**Input material**
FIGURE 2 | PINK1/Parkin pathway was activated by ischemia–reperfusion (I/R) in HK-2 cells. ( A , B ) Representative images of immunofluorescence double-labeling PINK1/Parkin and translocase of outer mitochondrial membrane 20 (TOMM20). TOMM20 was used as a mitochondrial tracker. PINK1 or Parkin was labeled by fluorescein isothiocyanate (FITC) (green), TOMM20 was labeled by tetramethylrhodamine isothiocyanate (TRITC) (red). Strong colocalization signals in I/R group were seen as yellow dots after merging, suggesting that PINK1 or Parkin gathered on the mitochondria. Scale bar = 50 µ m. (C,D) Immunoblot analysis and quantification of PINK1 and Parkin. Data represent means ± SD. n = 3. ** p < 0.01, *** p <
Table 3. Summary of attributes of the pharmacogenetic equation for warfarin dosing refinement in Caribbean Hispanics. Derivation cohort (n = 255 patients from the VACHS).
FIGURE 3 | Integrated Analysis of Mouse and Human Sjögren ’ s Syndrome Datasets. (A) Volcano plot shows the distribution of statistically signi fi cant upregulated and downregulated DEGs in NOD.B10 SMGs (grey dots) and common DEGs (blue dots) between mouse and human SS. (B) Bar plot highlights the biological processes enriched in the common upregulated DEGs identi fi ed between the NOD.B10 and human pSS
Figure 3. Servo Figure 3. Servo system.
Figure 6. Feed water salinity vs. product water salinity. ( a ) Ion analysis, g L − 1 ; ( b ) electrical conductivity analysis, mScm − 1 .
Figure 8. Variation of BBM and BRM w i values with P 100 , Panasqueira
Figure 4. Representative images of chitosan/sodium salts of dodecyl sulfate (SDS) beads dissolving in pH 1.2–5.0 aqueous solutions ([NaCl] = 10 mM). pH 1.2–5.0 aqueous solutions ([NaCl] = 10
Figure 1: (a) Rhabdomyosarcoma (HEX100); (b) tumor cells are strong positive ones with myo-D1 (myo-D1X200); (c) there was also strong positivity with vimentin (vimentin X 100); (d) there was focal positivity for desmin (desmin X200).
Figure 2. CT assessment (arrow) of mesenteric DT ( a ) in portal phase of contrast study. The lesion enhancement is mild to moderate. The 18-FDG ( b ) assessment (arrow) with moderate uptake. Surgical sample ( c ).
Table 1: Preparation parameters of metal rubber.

**What you need to do**
Using the listing above, transcribe every entry exactly.

**Result below**
FIGURE 2 | PINK1/Parkin pathway was activated by ischemia–reperfusion (I/R) in HK-2 cells. ( A , B ) Representative images of immunofluorescence double-labeling PINK1/Parkin and translocase of outer mitochondrial membrane 20 (TOMM20). TOMM20 was used as a mitochondrial tracker. PINK1 or Parkin was labeled by fluorescein isothiocyanate (FITC) (green), TOMM20 was labeled by tetramethylrhodamine isothiocyanate (TRITC) (red). Strong colocalization signals in I/R group were seen as yellow dots after merging, suggesting that PINK1 or Parkin gathered on the mitochondria. Scale bar = 50 µ m. (C,D) Immunoblot analysis and quantification of PINK1 and Parkin. Data represent means ± SD. n = 3. ** p < 0.01, *** p <
Table 3. Summary of attributes of the pharmacogenetic equation for warfarin dosing refinement in Caribbean Hispanics. Derivation cohort (n = 255 patients from the VACHS).
FIGURE 3 | Integrated Analysis of Mouse and Human Sjögren ’ s Syndrome Datasets. (A) Volcano plot shows the distribution of statistically signi fi cant upregulated and downregulated DEGs in NOD.B10 SMGs (grey dots) and common DEGs (blue dots) between mouse and human SS. (B) Bar plot highlights the biological processes enriched in the common upregulated DEGs identi fi ed between the NOD.B10 and human pSS
Figure 3. Servo Figure 3. Servo system.
Figure 6. Feed water salinity vs. product water salinity. ( a ) Ion analysis, g L − 1 ; ( b ) electrical conductivity analysis, mScm − 1 .
Figure 8. Variation of BBM and BRM w i values with P 100 , Panasqueira
Figure 4. Representative images of chitosan/sodium salts of dodecyl sulfate (SDS) beads dissolving in pH 1.2–5.0 aqueous solutions ([NaCl] = 10 mM). pH 1.2–5.0 aqueous solutions ([NaCl] = 10
Figure 1: (a) Rhabdomyosarcoma (HEX100); (b) tumor cells are strong positive ones with myo-D1 (myo-D1X200); (c) there was also strong positivity with vimentin (vimentin X 100); (d) there was focal positivity for desmin (desmin X200).
Figure 2. CT assessment (arrow) of mesenteric DT ( a ) in portal phase of contrast study. The lesion enhancement is mild to moderate. The 18-FDG ( b ) assessment (arrow) with moderate uptake. Surgical sample ( c ).
Table 1: Preparation parameters of metal rubber.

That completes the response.